(SOURCE EXTRACT)
________
Kubernetes ReplicaSet Controller Design Principle

In kubernetes, controllers play a vital role to orchestrate resources. For beginners learning kubernetes, we need to understand what are controllers. In short, controllers manipulate resources. In particular, resources indicate a collection of static object definition, and they exist in the ETCD database (managed by ApiServer). For a simple example, you can throw the below pod yaml file

apiVersion: v1
kind: Pod
metadata:
  name: nginx
spec:
  containers:
  - name: nginx
    image: nginx:1.14.2
    ports:
    - containerPort: 80

into ETCD using kubectl, then you have a Pod resource. However, before scheduler arranges it to run in some node and kubelet starts the runtime container, the resource is just a static definition. This sounds like an order for a meal, it is just there and may not be cooked/served yet. The role of controllers is to orchestrate a lot of orders (but controllers do not cook or serve dishes). As another example, say if you throw a ReplicaSet with 3 replicas into ETCD, replicatset controller will then create 3 corresponding Pod resources in ETCD. Again they just make the order, the actual work to launch containers is the responsibility of kubelet. As such, you can immagine that controller development/debug does not require container runtime at all.
________
(COLLECTED DATA)
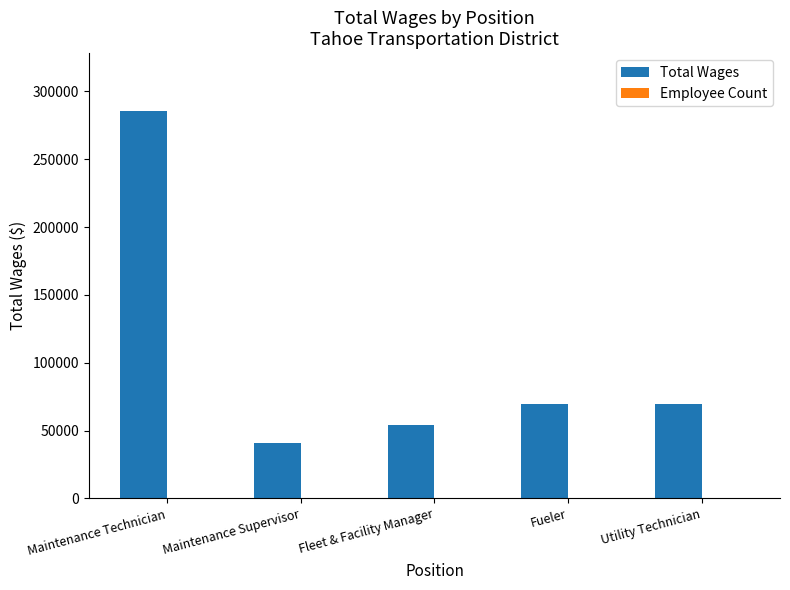

What is the maximum value shown in the chart?

285389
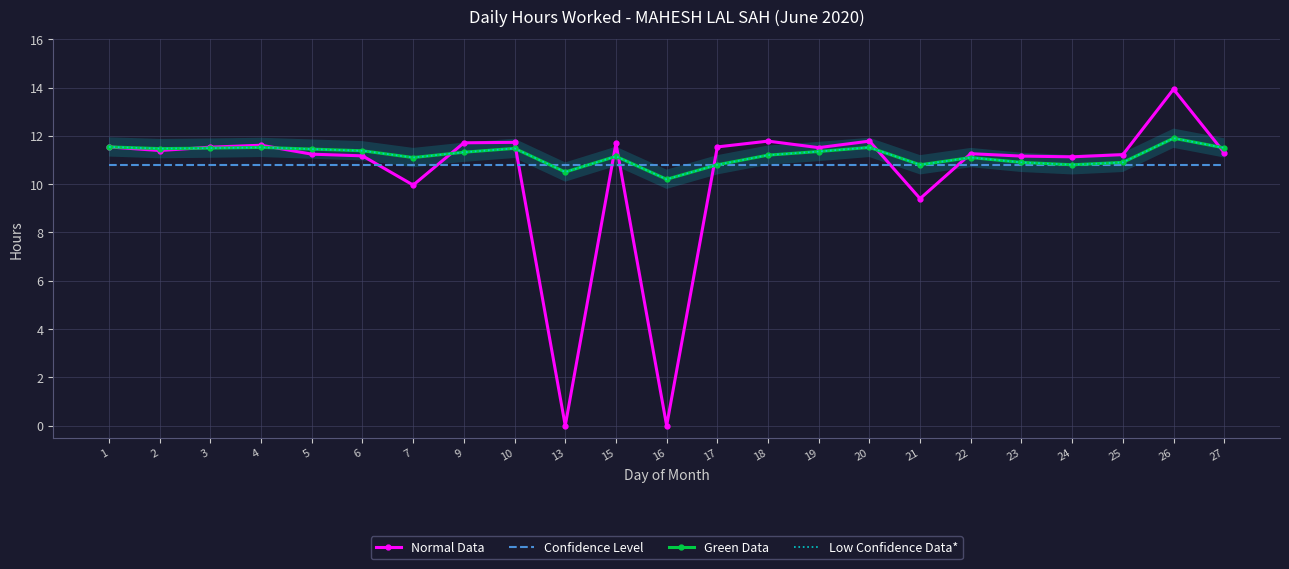

Between which two adjacent categories do Confidence Level and Green Data first intersect?

10 and 13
________
(YOUR TASKS)
1. Could you repeat the Kubernetes controller text between "apiVersion: v1" and "runtime at all.", inclusive?
2. What does the Kubernetes controller text say, summed up in two sentences?
3. How would this sentence from the Kubernetes controller text read in Spanish: "The role of controllers is to orchestrate a lot of orders (but controllers do not cook or serve dishes)."

(SOLUTION SET)
1.
apiVersion: v1
kind: Pod
metadata:
  name: nginx
spec:
  containers:
  - name: nginx
    image: nginx:1.14.2
    ports:
    - containerPort: 80

into ETCD using kubectl, then you have a Pod resource. However, before scheduler arranges it to run in some node and kubelet starts the runtime container, the resource is just a static definition. This sounds like an order for a meal, it is just there and may not be cooked/served yet. The role of controllers is to orchestrate a lot of orders (but controllers do not cook or serve dishes). As another example, say if you throw a ReplicaSet with 3 replicas into ETCD, replicatset controller will then create 3 corresponding Pod resources in ETCD. Again they just make the order, the actual work to launch containers is the responsibility of kubelet. As such, you can immagine that controller development/debug does not require container runtime at all.

2. In Kubernetes, controllers manipulate resources, which are static object definitions kept in the ETCD database managed by ApiServer. A controller only creates resources (for instance, the ReplicaSet controller creates 3 Pod resources for a ReplicaSet with 3 replicas), while kubelet launches the containers, so controller development and debugging need no container runtime.

3. El papel de los controladores es orquestar muchos pedidos (pero los controladores no cocinan ni sirven platos).